_Text for analysis:_
=-=-=-=-=

A similar sentiment was propouned by Jewish philosopher Moses Maimonides (1135–1204), who invoked once again the biblical battle against idolatry, this time taking on the more and more anthropomorphized conceptions of god within the Christianity of his surrounding European counterparts. Such conceptions were also having effects of European Jews at the time. In hopes of clearly formulating of Jewish principles of faith, Moses Maimonides laid out his thirteen principles of faith. The third of these reads "I believe with perfect faith that the Creator, blessed be His Name, is not a body, and that He is free from all the properties of matter, and that there can be no (physical) comparison to Him whatsoever." This seems to reiterate the importance for Jews to avoid idolotrous acts. The fact that Maimonide's denigration of idolatry has been widely accepted as authorotative by most Jews illustrates the importance that the sin of idolatry has maintained within contemporary Judaism.

=-=-=-=-=

Page text data extracted:
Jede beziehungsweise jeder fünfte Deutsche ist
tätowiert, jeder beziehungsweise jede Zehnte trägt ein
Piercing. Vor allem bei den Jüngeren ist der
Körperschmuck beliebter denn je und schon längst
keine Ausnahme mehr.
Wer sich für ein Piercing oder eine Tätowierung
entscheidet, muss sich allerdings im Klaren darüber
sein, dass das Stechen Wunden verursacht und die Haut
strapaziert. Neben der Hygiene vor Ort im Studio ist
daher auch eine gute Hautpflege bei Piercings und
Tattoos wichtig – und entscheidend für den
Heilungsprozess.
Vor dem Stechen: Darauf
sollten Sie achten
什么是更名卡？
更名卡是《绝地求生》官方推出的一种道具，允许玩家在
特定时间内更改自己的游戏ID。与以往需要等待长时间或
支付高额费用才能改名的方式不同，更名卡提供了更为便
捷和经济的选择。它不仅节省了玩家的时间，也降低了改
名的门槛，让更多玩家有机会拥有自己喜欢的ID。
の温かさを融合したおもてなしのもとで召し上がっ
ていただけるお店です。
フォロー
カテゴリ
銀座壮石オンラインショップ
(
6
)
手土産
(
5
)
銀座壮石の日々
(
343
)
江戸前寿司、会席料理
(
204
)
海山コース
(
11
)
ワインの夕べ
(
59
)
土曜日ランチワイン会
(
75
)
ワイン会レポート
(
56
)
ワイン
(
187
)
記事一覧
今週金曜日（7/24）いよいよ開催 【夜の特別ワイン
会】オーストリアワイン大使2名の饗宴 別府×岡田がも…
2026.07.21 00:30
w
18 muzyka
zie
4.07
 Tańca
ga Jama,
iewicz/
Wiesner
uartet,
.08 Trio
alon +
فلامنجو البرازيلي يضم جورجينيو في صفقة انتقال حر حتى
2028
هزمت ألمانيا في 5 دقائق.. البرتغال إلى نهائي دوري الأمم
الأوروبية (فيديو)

=-=-=-=-=

_Problems to work on:_
1) In the passage about Maimonides and idolatry, which of his principles of faith states that the Creator is not a body?
2) Resume the passage about Maimonides and idolatry, writing on from its final sentence.

_Answers to the tasks:_
1) The third principle.

2)
Contemporary Judaism

Contemporary Judaism strongly prohibits any form of idolatry, however, there has been much debate throughout the history of Judaism as to what constitutes this sin. The general consensus as to the definition is that idolatry involves the worship a power (such as the Sun, moon) or a thing (water, sheep, etc) instead of attributing the power to the One God who created these powers. It is considered a great insult to God to worship one of His creations instead of Him. Judaism holds that any beliefs or practices which significantly interferes with a Jew's relationship with God may, at some point, be deemed idolatry. In addition, Judaism holds that idolatry is not limited to the worship of an idol itself, but also worship involving any artistic representations of God. Most Jews will even neglect writing out the full name of God, as the written word even implies a kind of depiction which could be interpreted as idolatrous. Hence, the spelling "G-d" to represent the supreme entity. This is a modern extension of the Tetragrammaton the ineffable name of God which is not to be read aloud and appears in biblical scripture as the four letter combination YHWH. When scripture is read aloud, the Tetragrammaton is replaced with the phrase Adonai ("My Lords", commonly rendered as "the Lord"). Even non-Jews are subject to scrutiny in the context of idolatry, as they are forbidden from worshipping more than one god, or a non-divine object or person, by the Noahide Laws.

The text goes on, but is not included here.